**PROBLEM STATEMENT**
For each of the items below, report every line that contains the word "Institute".

(TASK MATERIAL)

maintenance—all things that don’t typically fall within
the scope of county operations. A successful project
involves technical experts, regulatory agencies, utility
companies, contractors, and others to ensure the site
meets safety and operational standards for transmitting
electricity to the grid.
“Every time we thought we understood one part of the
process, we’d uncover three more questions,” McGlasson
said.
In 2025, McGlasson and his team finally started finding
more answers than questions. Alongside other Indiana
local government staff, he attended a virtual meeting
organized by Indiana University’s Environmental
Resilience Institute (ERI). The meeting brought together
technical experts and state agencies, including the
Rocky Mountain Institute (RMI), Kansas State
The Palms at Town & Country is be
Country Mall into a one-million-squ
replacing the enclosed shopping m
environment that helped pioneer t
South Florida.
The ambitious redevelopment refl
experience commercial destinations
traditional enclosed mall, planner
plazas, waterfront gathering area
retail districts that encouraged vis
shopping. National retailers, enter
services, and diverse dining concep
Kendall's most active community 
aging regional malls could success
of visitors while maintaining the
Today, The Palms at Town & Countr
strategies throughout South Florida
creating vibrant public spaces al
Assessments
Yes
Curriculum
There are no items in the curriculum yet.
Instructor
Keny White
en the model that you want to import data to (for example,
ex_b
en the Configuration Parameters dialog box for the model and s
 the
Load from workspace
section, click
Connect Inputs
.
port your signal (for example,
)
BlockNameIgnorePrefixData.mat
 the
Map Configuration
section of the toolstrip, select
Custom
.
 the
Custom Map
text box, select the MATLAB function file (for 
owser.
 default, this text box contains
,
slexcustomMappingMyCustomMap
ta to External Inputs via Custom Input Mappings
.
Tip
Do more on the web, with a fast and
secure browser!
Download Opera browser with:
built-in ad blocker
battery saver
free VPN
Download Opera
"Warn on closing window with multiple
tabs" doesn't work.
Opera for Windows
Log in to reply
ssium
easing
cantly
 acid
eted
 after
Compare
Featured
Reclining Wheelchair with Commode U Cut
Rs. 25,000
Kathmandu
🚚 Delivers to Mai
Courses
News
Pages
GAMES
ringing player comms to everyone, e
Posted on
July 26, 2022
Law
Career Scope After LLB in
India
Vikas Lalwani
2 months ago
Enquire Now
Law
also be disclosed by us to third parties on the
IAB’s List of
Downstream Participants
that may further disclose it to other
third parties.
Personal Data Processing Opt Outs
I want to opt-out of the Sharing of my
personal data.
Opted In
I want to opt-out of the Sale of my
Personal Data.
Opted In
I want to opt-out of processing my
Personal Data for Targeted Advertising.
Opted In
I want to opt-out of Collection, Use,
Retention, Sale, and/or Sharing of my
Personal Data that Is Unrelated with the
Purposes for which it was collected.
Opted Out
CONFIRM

(End TASK MATERIAL)

**EXERCISE ANSWER**
Resilience Institute (ERI). The meeting brought together
Rocky Mountain Institute (RMI), Kansas State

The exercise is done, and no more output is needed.